Мудрый Казимеж немедленно приступил к делу.

— Чем я могу тебе помочь? — спросил он. — На каких условиях тебя держат?

Как приятно иметь дело с настоящим мужчиной!

— Казя, да отдай ты им ту голограмму.

— Какую голограмму?

— Да ту, что ты прислал мне два года назад вместе с тем симпатичным знакомым, что приходил ко мне с шубой и зажигалкой. Уж не знаю, что было в той голограмме, только наша разведка не ест и не спит, а все мечтает заполучить ее в свое распоряжение.

И в трубке раздалось.., молчание. Мертвое. Я уже изрядно встревожилась, когда Казимеж спросил:

— Муза, а мой коллега тогда, два года назад, разве письмо тебе не передал?

— Передал, — согласилась я, — но я письмо порвала.

— Зачем? — поразился Казимеж.

— Была на тебя очень зла. Я же не знала, что в пакете шуба лежит, а ты слишком надолго оставил меня без подарка. Поэтому до сих пор я не знаю, что там было в письме.
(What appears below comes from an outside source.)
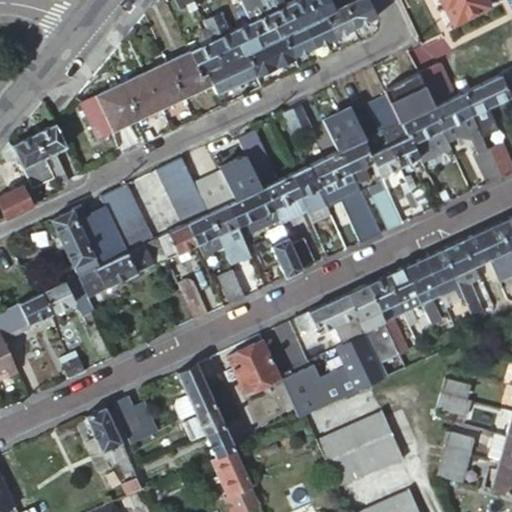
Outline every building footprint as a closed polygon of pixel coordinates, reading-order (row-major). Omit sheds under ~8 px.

Казимежу, похоже, ответ мой понравился.

— Муза, если голограмма найдется, они точно отпустят тебя? — спросил он.

— В тот же день, — заверила я.

И Казимеж сказал:

— Передай им, что голограмма находится… Впрочем, нет, ничего не надо передавать. Даже не говори, что я звонил. Скоро тебя отпустят.

Я завопила:

— Казя! Казя! Объясни мне, наконец…

Но было поздно — в трубке раздавались гудки.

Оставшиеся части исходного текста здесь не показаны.